The move had been expected since at least March, when congressional talks broke down over automatic budget cuts known as “sequestration.” Workers will be forced to take 11 days of unpaid leave beginning Monday, July 8, the Department of Defense said.
“The SupShip DOD furloughs won’t affect BIW from our own employment standpoint,” Barth Iron Works spokesman Jim DeMartini said today. “While I don’t have all the details yet on the furloughs, I am confident that the government will continue to inspect our work and be available to work with us on a day-today basis.”
Bath’s workers are among nearly 2,000 civilian shipyard workers being furloughed statewide. Nationally, as many as 800,000 civilian workers could be forced to take one day of leave per week without pay.

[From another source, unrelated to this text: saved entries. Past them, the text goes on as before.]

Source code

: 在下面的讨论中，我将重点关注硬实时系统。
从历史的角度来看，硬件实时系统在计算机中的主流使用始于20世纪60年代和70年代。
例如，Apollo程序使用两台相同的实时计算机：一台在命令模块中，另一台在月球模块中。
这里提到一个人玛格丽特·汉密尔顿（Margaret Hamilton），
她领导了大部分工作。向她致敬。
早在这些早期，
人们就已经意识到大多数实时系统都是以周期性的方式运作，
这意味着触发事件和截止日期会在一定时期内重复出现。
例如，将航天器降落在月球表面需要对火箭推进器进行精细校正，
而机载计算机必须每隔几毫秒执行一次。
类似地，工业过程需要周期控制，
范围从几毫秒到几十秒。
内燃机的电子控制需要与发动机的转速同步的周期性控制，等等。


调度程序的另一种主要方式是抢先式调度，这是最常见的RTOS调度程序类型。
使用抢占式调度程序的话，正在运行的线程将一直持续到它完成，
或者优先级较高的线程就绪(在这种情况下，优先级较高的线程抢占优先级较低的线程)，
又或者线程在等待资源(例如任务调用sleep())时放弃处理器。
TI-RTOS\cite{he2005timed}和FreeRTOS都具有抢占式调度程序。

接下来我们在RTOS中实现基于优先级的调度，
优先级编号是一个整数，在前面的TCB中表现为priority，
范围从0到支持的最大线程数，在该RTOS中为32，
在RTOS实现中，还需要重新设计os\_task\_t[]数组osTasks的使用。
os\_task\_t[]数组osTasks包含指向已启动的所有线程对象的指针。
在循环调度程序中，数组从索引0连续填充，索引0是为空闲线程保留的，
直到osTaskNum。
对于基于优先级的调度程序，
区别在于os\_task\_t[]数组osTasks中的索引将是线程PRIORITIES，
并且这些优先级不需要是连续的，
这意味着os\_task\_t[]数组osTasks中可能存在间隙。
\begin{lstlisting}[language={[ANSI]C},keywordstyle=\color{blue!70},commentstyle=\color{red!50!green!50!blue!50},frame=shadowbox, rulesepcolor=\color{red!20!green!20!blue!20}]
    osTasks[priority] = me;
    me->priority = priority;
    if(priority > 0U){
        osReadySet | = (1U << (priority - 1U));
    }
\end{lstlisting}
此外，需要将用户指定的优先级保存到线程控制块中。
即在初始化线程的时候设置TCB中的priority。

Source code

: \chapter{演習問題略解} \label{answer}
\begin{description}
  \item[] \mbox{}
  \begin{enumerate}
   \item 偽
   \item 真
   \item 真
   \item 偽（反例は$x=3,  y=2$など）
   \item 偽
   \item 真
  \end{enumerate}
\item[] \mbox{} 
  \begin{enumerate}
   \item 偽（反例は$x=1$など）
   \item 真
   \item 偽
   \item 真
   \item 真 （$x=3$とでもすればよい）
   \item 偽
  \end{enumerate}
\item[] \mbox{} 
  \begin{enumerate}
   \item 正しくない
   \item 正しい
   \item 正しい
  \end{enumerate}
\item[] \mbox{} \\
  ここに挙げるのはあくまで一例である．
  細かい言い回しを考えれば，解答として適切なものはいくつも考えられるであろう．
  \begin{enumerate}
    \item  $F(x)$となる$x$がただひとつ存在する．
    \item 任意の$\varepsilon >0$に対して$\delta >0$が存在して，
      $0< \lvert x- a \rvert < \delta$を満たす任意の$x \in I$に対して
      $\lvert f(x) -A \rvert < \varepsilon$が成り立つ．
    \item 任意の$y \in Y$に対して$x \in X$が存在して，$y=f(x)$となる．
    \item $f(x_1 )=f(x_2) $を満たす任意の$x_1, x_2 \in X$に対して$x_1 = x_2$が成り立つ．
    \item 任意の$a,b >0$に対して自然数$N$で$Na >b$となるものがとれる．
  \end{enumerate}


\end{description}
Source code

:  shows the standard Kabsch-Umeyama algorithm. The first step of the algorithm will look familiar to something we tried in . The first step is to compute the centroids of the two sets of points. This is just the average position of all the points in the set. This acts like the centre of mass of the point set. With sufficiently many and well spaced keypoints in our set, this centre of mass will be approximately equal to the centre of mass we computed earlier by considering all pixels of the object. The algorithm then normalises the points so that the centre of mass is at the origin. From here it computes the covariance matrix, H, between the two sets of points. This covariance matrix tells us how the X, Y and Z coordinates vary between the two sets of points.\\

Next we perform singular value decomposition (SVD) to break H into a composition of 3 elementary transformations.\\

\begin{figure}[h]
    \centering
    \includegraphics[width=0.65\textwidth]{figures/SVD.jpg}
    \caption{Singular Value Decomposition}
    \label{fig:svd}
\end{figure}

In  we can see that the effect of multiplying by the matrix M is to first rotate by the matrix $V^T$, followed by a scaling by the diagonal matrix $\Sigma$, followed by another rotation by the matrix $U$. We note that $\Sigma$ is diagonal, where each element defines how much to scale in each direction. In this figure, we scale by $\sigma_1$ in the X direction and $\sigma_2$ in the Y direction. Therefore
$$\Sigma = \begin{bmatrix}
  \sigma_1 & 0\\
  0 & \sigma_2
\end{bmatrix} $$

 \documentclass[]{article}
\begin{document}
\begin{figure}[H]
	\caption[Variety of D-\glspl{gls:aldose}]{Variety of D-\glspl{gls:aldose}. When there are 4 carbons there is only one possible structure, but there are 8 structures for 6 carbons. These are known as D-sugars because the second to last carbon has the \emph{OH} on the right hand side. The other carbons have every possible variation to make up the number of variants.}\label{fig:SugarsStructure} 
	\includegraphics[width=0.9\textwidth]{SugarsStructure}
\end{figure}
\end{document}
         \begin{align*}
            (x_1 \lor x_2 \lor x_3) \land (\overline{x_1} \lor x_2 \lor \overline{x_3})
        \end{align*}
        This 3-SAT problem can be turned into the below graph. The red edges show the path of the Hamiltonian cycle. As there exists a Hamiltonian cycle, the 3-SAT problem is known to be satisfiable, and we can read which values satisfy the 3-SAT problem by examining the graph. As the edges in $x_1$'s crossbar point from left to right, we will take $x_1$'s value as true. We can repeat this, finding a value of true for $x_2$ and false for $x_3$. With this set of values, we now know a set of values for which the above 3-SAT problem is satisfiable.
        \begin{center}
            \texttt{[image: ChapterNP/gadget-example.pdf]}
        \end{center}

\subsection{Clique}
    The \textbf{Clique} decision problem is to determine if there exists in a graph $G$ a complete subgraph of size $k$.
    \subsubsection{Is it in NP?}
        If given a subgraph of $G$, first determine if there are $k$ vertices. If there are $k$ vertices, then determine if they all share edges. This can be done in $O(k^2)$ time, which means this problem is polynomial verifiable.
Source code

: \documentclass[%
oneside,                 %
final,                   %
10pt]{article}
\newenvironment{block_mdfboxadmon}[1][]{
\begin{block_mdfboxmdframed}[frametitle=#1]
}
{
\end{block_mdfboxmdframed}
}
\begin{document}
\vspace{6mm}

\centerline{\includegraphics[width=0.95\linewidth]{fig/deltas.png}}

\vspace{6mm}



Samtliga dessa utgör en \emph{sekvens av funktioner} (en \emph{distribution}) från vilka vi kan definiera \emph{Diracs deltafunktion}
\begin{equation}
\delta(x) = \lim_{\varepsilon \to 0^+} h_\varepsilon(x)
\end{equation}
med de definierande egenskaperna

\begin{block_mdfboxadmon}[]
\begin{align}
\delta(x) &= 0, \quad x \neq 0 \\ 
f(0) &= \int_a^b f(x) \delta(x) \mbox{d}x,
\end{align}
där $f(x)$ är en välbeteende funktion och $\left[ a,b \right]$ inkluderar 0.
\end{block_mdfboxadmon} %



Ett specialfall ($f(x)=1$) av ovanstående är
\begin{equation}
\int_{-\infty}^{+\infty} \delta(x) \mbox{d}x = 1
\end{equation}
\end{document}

The SupShip office oversees the design and construction of destroyers at the privately owned shipyard and at five other shipyards across country. Employees will lose a day of pay for 11 weeks, beginning July 8 through the end of September — a 20 percent pay cut over that time period.
Workers say having fewer employees to inspect ships could put sailors at risk while at sea.
SupShip has an operations center across Washington Street from BIW. Employees there work in engineering, contracting, quality assurance, program management, payroll and human relations.
“We recognize the impact that’s going to have on them,” Navy Lt. Cmdr. Chris Servello said in March. “That adds up to 20 percent of their pay. It isn’t good for the local economy, it really isn’t good for anybody.”
Furloughs for SUPSHIP Bath’s 200 had been expected to start in the last week of April and remain in effect for 22 weeks.
SupShip Bath has about 40 employees in quality assurance and another 40 who manage Navy contracts. Its 30 quality assurance specialists also spend most of their time on the waterfront.
SupShip Bath traces its origin to 1931, when BIW was constructing its first post- World War I destroyers.
In 1991, SUPSHIP Brooklyn and SUPSHIP Boston joined Bath as resident detachments, and subsequently disestablished as a result of downsizing of this Naval Shore establishment.